- **Text block**:
On 09/12/2020 2:38, David Ahern wrote:
> The AF_XDP reference was to differentiate one zerocopy use case (all
> packets go to userspace) from another (kernel managed TCP socket with
> zerocopy payload). You are focusing on a very narrow use case - kernel
> based NVMe over TCP - of a more general problem.

Please note that although our framework implements support for nvme-tcp,
we designed it to fit iscsi as well, and hopefully future protocols too,
as general as we could. For why this could not be generalized further
see below.

> You have a TCP socket and a design that only works for kernel owned
> sockets. You have specialized queues in the NIC, a flow rule directing
> packets to those queues. Presumably some ULP parser in the NIC
> associated with the queues to process NVMe packets. Rather than copying
> headers (ethernet/ip/tcp) to one buffer and payload to another (which is
> similar to what Jonathan Lemon is working on), this design has a ULP
> processor that just splits out the TCP payload even more making it
> highly selective about which part of the packet is put into which
> buffer. Take out the NVMe part, and it is header split with zerocopy for
> the payload - a generic feature that can have a wider impact with NVMe
> as a special case.

- **Instructions**:
(A) In the NVMe over TCP discussion, retype the passage between "On 09/12/2020 2:38, David" and "more general problem.", inclusive.
(B) In the NVMe over TCP discussion, besides nvme-tcp, which protocol was the framework also designed to fit?

- **Data to examine**:
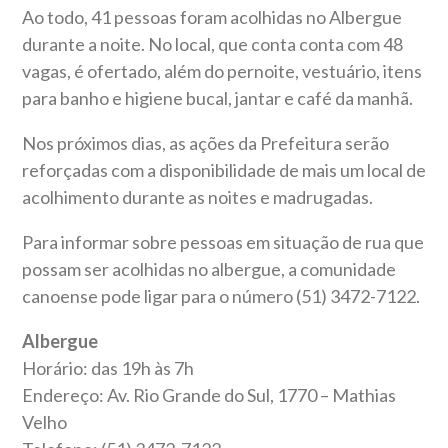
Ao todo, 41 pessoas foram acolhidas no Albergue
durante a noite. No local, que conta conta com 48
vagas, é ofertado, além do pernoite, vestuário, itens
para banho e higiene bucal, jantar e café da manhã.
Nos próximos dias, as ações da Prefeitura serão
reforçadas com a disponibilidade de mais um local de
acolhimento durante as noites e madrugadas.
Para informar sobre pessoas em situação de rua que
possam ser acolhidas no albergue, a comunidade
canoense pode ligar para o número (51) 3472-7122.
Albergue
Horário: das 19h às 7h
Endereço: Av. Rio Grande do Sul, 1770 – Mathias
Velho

...

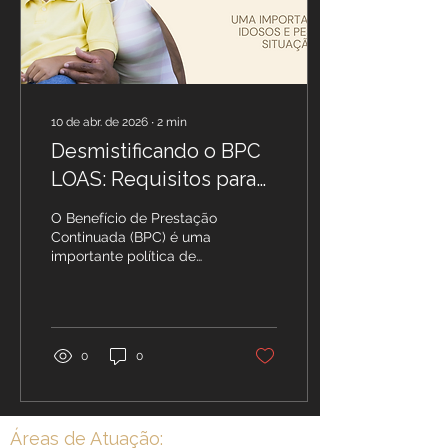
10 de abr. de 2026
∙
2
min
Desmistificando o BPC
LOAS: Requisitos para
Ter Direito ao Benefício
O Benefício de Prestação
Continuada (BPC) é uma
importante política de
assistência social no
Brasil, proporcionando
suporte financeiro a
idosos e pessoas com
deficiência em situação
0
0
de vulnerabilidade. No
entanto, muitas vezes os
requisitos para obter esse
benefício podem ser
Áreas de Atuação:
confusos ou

---

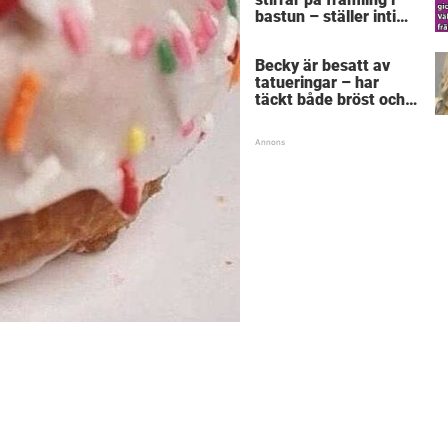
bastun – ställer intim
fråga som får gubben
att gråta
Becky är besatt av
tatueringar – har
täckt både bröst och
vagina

- **Expected outputs**:
(A)
On 09/12/2020 2:38, David Ahern wrote:
> The AF_XDP reference was to differentiate one zerocopy use case (all
> packets go to userspace) from another (kernel managed TCP socket with
> zerocopy payload). You are focusing on a very narrow use case - kernel
> based NVMe over TCP - of a more general problem.

(B) iscsi